══ Material provided ══
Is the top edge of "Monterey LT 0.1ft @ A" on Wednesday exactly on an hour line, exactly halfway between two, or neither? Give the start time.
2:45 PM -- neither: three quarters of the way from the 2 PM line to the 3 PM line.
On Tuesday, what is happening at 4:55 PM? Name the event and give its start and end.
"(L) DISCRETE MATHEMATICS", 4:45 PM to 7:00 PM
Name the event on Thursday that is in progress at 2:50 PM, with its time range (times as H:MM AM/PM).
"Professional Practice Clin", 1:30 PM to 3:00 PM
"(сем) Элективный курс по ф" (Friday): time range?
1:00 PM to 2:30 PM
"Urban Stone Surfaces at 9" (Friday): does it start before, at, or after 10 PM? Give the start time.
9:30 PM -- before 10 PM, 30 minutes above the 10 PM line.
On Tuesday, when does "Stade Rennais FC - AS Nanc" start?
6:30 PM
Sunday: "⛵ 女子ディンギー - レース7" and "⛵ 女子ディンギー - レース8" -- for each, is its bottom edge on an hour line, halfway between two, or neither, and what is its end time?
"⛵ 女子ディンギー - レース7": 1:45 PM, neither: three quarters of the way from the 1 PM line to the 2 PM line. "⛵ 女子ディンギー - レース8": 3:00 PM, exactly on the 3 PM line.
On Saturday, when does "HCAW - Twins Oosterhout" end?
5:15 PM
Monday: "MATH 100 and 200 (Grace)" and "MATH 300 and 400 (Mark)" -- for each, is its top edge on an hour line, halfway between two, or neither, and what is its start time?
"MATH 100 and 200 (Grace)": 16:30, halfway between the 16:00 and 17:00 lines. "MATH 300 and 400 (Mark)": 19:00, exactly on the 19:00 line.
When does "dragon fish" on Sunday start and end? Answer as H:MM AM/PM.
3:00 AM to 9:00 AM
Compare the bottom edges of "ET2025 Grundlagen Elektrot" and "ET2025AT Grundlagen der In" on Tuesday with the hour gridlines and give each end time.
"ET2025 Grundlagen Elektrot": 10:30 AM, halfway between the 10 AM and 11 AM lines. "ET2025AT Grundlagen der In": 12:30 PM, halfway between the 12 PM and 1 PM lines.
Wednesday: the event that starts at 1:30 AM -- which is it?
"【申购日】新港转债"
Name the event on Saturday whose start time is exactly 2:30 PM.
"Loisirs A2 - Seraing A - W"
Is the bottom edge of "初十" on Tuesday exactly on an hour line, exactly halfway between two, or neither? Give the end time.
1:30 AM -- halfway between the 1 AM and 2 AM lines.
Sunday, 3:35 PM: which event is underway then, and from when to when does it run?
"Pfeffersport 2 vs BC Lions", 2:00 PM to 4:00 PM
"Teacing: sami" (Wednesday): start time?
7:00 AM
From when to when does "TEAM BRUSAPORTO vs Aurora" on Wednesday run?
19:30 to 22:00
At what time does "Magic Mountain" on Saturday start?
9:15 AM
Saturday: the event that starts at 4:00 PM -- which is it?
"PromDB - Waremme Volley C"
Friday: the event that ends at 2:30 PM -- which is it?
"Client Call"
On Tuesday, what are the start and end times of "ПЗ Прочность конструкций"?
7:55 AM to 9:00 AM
═══
Reproduce every item above word for word, in the same order.

> _The result_
Is the top edge of "Monterey LT 0.1ft @ A" on Wednesday exactly on an hour line, exactly halfway between two, or neither? Give the start time.
2:45 PM -- neither: three quarters of the way from the 2 PM line to the 3 PM line.
On Tuesday, what is happening at 4:55 PM? Name the event and give its start and end.
"(L) DISCRETE MATHEMATICS", 4:45 PM to 7:00 PM
Name the event on Thursday that is in progress at 2:50 PM, with its time range (times as H:MM AM/PM).
"Professional Practice Clin", 1:30 PM to 3:00 PM
"(сем) Элективный курс по ф" (Friday): time range?
1:00 PM to 2:30 PM
"Urban Stone Surfaces at 9" (Friday): does it start before, at, or after 10 PM? Give the start time.
9:30 PM -- before 10 PM, 30 minutes above the 10 PM line.
On Tuesday, when does "Stade Rennais FC - AS Nanc" start?
6:30 PM
Sunday: "⛵ 女子ディンギー - レース7" and "⛵ 女子ディンギー - レース8" -- for each, is its bottom edge on an hour line, halfway between two, or neither, and what is its end time?
"⛵ 女子ディンギー - レース7": 1:45 PM, neither: three quarters of the way from the 1 PM line to the 2 PM line. "⛵ 女子ディンギー - レース8": 3:00 PM, exactly on the 3 PM line.
On Saturday, when does "HCAW - Twins Oosterhout" end?
5:15 PM
Monday: "MATH 100 and 200 (Grace)" and "MATH 300 and 400 (Mark)" -- for each, is its top edge on an hour line, halfway between two, or neither, and what is its start time?
"MATH 100 and 200 (Grace)": 16:30, halfway between the 16:00 and 17:00 lines. "MATH 300 and 400 (Mark)": 19:00, exactly on the 19:00 line.
When does "dragon fish" on Sunday start and end? Answer as H:MM AM/PM.
3:00 AM to 9:00 AM
Compare the bottom edges of "ET2025 Grundlagen Elektrot" and "ET2025AT Grundlagen der In" on Tuesday with the hour gridlines and give each end time.
"ET2025 Grundlagen Elektrot": 10:30 AM, halfway between the 10 AM and 11 AM lines. "ET2025AT Grundlagen der In": 12:30 PM, halfway between the 12 PM and 1 PM lines.
Wednesday: the event that starts at 1:30 AM -- which is it?
"【申购日】新港转债"
Name the event on Saturday whose start time is exactly 2:30 PM.
"Loisirs A2 - Seraing A - W"
Is the bottom edge of "初十" on Tuesday exactly on an hour line, exactly halfway between two, or neither? Give the end time.
1:30 AM -- halfway between the 1 AM and 2 AM lines.
Sunday, 3:35 PM: which event is underway then, and from when to when does it run?
"Pfeffersport 2 vs BC Lions", 2:00 PM to 4:00 PM
"Teacing: sami" (Wednesday): start time?
7:00 AM
From when to when does "TEAM BRUSAPORTO vs Aurora" on Wednesday run?
19:30 to 22:00
At what time does "Magic Mountain" on Saturday start?
9:15 AM
Saturday: the event that starts at 4:00 PM -- which is it?
"PromDB - Waremme Volley C"
Friday: the event that ends at 2:30 PM -- which is it?
"Client Call"
On Tuesday, what are the start and end times of "ПЗ Прочность конструкций"?
7:55 AM to 9:00 AM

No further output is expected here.